O Santander divulgou, nesta quarta-feira (17), o "Brasil Macroeconomics", projeção de crescimento das regiões e estados brasileiros até 2027 elaborada pelo Departamento Econômico da instituição. O trabalho é comandado por Ana Paula Vescovi, economista-chefe do Santander e que já foi secretária da Fazenda do Espírito Santo. O banco aponta para um cenário em que a economia capixaba terá o maior crescimento econômico da Região Sudeste (Espírito Santo, São Paulo, Minas Gerais e Rio de Janeiro), que é a mais rica do Brasil, até o ano que vem. O PIB estadual é estimado em 2,1%, para 2026, e 1,2% para 2027.

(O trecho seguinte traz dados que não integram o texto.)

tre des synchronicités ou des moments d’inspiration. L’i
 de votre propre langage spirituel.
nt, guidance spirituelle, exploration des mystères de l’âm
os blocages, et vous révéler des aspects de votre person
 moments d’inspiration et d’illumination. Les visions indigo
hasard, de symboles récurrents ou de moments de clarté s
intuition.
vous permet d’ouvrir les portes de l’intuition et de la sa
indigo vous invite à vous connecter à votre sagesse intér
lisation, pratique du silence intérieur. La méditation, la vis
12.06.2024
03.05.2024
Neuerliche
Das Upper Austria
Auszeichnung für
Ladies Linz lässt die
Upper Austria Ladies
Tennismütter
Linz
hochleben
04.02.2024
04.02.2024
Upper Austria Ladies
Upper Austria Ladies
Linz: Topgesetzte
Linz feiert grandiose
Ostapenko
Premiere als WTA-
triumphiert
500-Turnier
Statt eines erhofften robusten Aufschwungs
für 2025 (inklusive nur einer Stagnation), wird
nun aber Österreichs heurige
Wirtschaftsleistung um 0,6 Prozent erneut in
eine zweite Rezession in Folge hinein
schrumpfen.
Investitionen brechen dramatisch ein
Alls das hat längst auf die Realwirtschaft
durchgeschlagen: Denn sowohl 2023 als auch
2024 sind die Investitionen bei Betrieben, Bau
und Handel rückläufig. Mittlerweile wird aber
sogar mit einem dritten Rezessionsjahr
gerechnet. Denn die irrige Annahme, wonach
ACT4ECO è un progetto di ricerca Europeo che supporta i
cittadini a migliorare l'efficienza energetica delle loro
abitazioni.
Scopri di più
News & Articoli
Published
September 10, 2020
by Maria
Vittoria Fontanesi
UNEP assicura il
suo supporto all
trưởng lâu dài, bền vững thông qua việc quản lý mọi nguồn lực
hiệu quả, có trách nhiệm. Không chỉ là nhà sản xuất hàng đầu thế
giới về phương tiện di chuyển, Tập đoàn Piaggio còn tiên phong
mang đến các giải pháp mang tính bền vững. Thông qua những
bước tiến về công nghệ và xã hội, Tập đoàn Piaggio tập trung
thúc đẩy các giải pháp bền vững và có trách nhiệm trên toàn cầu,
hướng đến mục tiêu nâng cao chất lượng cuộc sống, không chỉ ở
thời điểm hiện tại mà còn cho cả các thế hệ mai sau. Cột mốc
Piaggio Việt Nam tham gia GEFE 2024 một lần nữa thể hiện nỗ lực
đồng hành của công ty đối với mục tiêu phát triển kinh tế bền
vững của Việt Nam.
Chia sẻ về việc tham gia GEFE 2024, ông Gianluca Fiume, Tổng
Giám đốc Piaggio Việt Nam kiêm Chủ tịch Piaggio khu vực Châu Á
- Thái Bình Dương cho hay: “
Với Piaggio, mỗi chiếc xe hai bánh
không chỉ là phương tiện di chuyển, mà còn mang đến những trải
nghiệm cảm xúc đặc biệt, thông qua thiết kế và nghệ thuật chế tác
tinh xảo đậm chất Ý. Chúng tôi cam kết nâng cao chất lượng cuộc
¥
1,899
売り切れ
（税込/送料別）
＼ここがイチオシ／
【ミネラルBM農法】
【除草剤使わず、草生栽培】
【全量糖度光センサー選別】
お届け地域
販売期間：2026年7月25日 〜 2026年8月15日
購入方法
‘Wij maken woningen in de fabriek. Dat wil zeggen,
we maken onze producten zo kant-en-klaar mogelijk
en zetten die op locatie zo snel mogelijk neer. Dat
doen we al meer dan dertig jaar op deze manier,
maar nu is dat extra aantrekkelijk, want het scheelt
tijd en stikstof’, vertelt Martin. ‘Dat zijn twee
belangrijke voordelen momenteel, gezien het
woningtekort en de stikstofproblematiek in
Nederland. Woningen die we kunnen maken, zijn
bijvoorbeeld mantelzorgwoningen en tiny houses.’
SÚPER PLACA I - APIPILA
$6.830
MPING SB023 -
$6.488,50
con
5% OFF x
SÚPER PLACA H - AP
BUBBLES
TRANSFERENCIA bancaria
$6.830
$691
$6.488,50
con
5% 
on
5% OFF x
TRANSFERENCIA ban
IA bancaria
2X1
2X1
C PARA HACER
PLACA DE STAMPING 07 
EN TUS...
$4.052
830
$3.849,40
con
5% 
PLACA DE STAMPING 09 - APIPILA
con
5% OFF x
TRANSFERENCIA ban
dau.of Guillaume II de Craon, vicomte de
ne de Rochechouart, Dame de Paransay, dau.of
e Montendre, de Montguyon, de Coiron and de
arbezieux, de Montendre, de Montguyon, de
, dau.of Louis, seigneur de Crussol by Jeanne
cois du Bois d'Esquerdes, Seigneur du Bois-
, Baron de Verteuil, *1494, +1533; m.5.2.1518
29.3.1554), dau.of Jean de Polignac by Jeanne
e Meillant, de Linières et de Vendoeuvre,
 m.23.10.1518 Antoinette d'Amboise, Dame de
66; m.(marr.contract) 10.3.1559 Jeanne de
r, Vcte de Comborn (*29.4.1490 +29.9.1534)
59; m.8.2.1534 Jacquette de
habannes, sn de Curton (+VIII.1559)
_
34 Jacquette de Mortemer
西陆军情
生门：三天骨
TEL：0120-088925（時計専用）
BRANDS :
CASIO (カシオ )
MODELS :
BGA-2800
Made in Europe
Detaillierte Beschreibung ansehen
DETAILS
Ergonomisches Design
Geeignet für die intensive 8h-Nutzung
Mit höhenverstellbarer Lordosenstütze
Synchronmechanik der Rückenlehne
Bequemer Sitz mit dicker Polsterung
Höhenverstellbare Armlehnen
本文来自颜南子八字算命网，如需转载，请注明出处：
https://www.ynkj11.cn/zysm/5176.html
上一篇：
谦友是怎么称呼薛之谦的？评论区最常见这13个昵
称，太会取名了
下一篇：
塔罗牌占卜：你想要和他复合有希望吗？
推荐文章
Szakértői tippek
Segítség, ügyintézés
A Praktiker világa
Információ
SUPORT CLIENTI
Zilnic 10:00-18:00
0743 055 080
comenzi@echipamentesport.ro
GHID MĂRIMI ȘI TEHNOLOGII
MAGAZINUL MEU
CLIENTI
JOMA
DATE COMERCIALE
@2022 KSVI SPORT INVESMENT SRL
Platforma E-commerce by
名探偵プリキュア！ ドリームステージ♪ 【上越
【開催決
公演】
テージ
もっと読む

Os índices serão puxados pelo desempenho da indústria extrativa capixaba (minério de ferro e petróleo, principalmente). A desaceleração do Estado econômica está em linha com o cenário macroeconômico brasileiro. O Boletim Focus (média das estimativas feitas pelo mercado), divulgado semanalmente pelo Banco Central, aponta que o Brasil crescerá 1,96%, em 2026, e 1,7%, em 2027.
"A dinâmica da indústria extrativa tem dado um suporte importante à economia do Espírito Santo. O Estado mantém sua resiliência mesmo diante de um cenário de desaceleração nacional prevista para os próximos anos", explica Gabriel Couto, economista do Santander.
A indústria do Espírito Santo projeta crescimentos expressivos de 2,8%, em 2026, e 2,3%, em 2027. Os serviços, maior parcela do PIB, devem crescer 1,9% em 2026 e 0,9% em 2027. Já no agronegócio, as projeções são de 1,4% para 2026 e 1,7% para 2027.
O economista alerta para o El Niño, evento climático de proporções relevantes que pode atrapalhar o desempenho econômico nos próximos anos, principalmente do agro. "Mesmo com a desaceleração prevista a partir de 2026, o mapa econômico do país segue mostrando uma expansão disseminada. O desafio à frente passa a ser manter maior consistência no crescimento, em contexto de heterogeneidade regional e sensibilidade a choques climáticos e financeiros".